Proving in zero-knowledge the "sign" of a discrete logarithm in groups of unknown order

Suppose we have the description of a group $\mathbb{G}$, a group of unknown order: the size of the group is unknown. For instance, an RSA group ($\mathbb{Z}^{*}_N,$ where $N=pq$ for unknown primes $p$ and $q$) or a class group. The prover wants to convince the verifier that for $h=g^x$ and that the exponent is non-negative ($x\geq0$) for a random, public $g\in_R\mathbb{G}$.

More formally, this is the language I want an efficient (non-interactive) zero-knowledge proof system for: $$\mathcal{R}=\{((h,g,\mathbb{G}),x)\vert g^x=h \land 0\leq x\}. $$

Maybe, it is easy to devise a sigma-protocol for this language? Or some cut-and-choose-like proof system? Ideally, verifier efficiency would be independent of the size of $x$. Do you know any proof system in the literature that satisfies these requirements?
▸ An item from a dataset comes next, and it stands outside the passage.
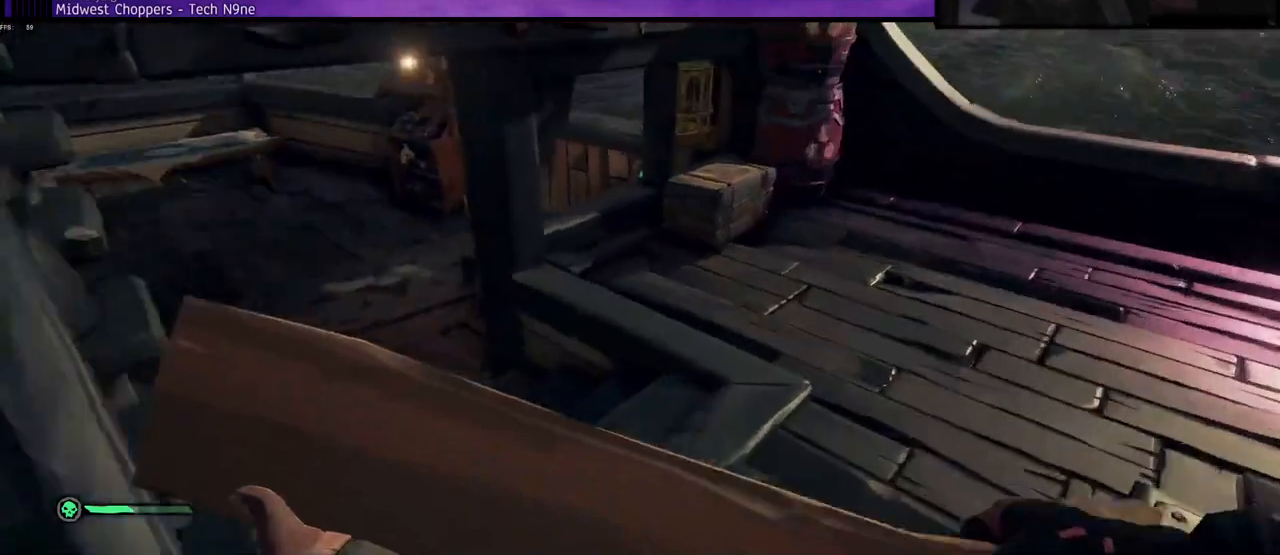
{"keys": ["w"], "events": [[83, "d", "down"], [217, "d", "up"]]}
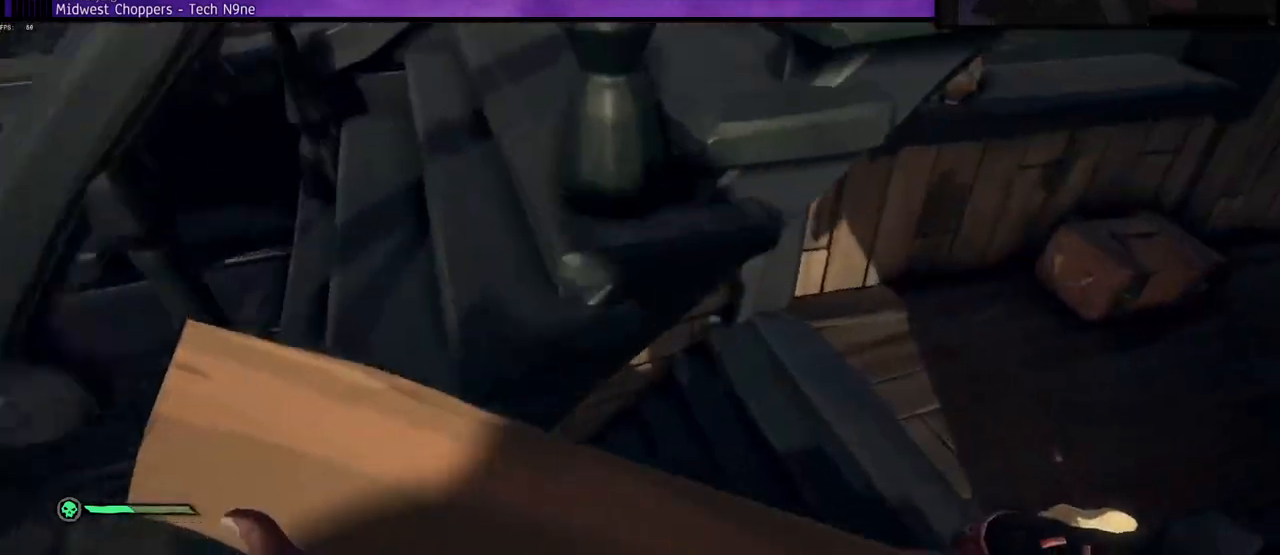
{"keys": ["w"], "events": [[33, "d", "down"], [467, "d", "up"]]}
Note: in this context, it makes sense to talk about the sign of a discrete logarithm of an element because you don't know the order of the group $\mathbb{G}$ and you also don't know the order of any elements $g,h\in\mathbb{G}$. Put differently, this is a non-trivial statement, in the sense that $\mathcal{R}\notin BPP$ (bounded-error probabilistic polynomial time), because if the prover was able to provide two different "signs" of the same group element, i.e., $h=g^x=g^{-y}$, then $g^{x+y}=\mathbb{1}\leftrightarrow \vert\mathbb{G}\vert=k(x+y)$, for some $k\in\mathbb{Z}$, which is presumably hard to do in a group of unknown order. Usually, one also assumes that even an integer multiple of the unknown group order is hard to compute.

Note 2: logarithmic range proofs would be suboptimal to apply here because, in principle, $x$ can be an arbitrarily large integer.

Ok, here's one attempt; you asked for a NIZKP, I'll write it as interactive (and it's straight-forward to convert it into a noninteractive one).

It is a cut-and-choose protocol:

• Step 1: the prover selects positive values $a$ and $c$ (with $c < ax$), and publishes the value $j = g^{ax - c}$.

• Step 2: the verifier asks for either the discrete log, or the values $a, c$

• Step 3a: if the verifier asked for the discrete log, the prover publishes the value $ax-c$. The verifier validates that it is positive and that $j = g^{ax-c}$

• Step 3b: if the verifier asked for the values $a, c$, the prover publishes them, and the verifier validates that $a, c$ are positive, and that $h^a = j \cdot g^c$

If the value $x$ the prover knew was negative, then the proof as a probability 0.5 of failing. If the prover selects positive $a, c$ values, then $ax-c$ will be negative, and so it would fail if the verifier asked for that value. If the prover uses any other strategy, then it would fail if the verifier asked for the $a, c$ values.